Indonesia Elections Have Broad National Implications

Indonesia Elections Have Broad National Implications

World Politics Review
Luke Hunt
Parliamentary elections in Indonesia, as elsewhere, are usually an ordinary affair as local politicians jockey for position among voters at the grassroots level. Normally voting revolves around homespun issues: a new school library, the local waters works or paved roads.
But in the lead-up to legislative elections in Indonesia, campaigning has taken on much broader implications, providing a battleground for separatist forces in the troubled province of Papua, a testing ground for the fragile peace in Aceh and a vibrant backdrop for the presidential poll in July.
Keith Loveard, a Jakarta-based security consultant with Concord Security said electoral-related violence in both Papua and Aceh is on the increase, and in Papua this has been accompanied by a general rise in separatist sentiment. Large demonstrations in the regional capital of Jayapura have called for boycotting the polls. Meanwhile the number of attacks by the Free Papua Organization (OPM) has risen, particularly in Puncak Jaya, Loveard said, amid an increase of non-Papuan Indonesian migrants into the area.

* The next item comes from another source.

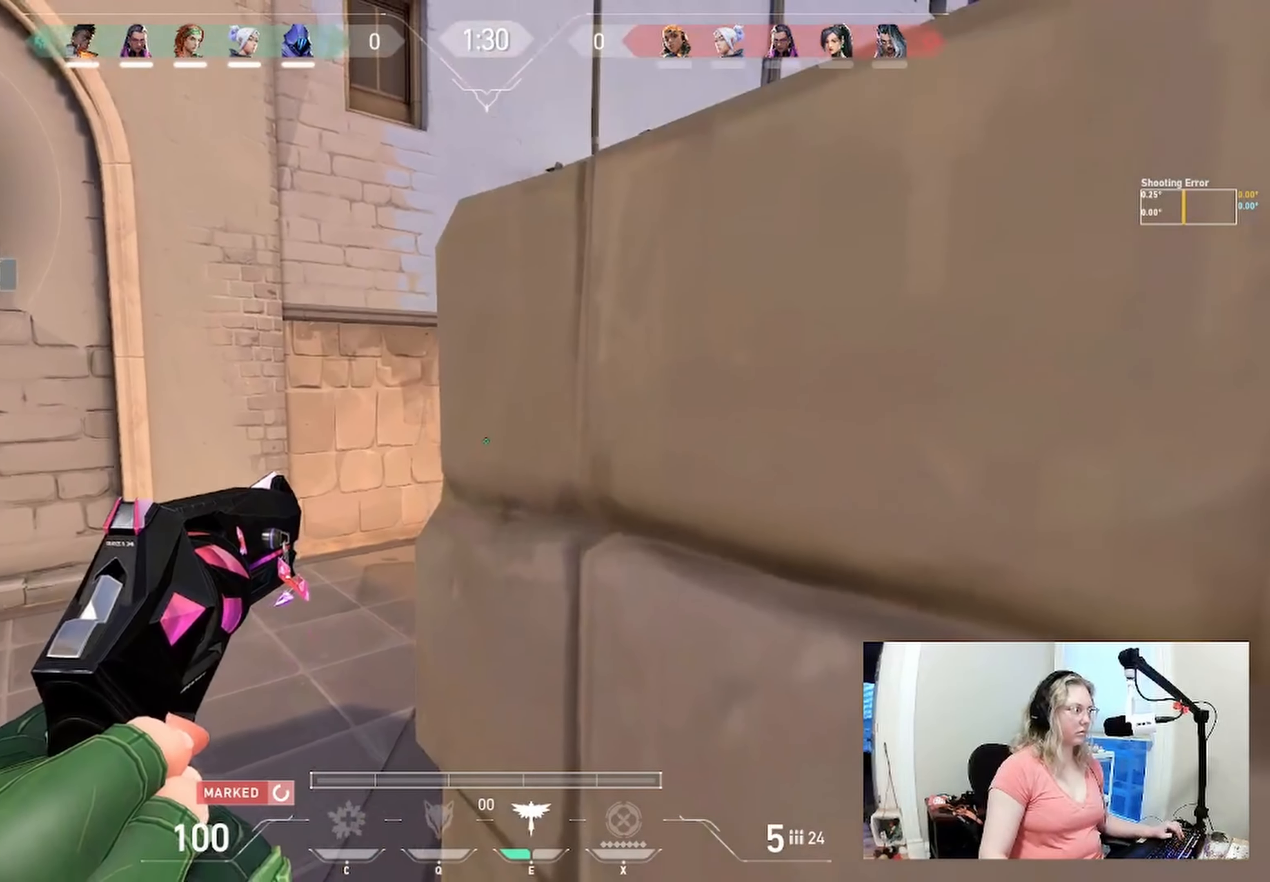
{"keys": [], "events": [[267, "s", "down"], [400, "s", "up"]]}
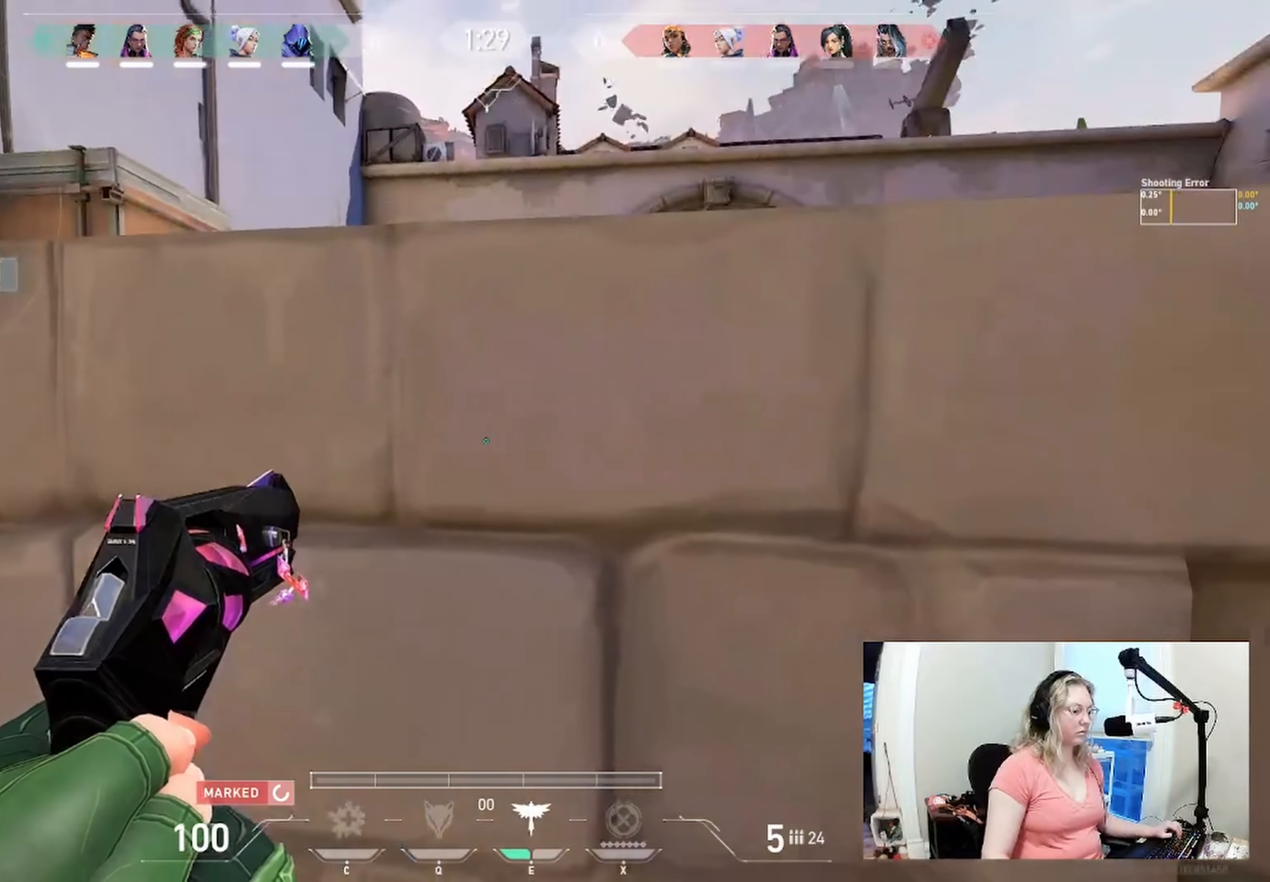
{"keys": [], "events": []}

A massive $4.3 billion rice paddy development by the bin Laden family in the far-flung eastern province has further fueled anti-migrant sentiment. Most indigenous Papuans are Christian, and fear that an Islamization process is being directed from Jakarta to marginalize them as second class citizens. This has stoked anti-government sentiment and encouraged calls for a boycott of the poll.
Additionally, a World Bank unit has reported 16 people were killed and another 47 injured in violent clashes in Aceh, on the northern tip of Sumatra, between December and February. "Many are pointing the finger for the violence at elements of the Indonesian military, which appears to remain convinced that the Aceh Party, formed by former Free Aceh Movement (GAM) rebels, is still committed to independence," Loveard told WPR.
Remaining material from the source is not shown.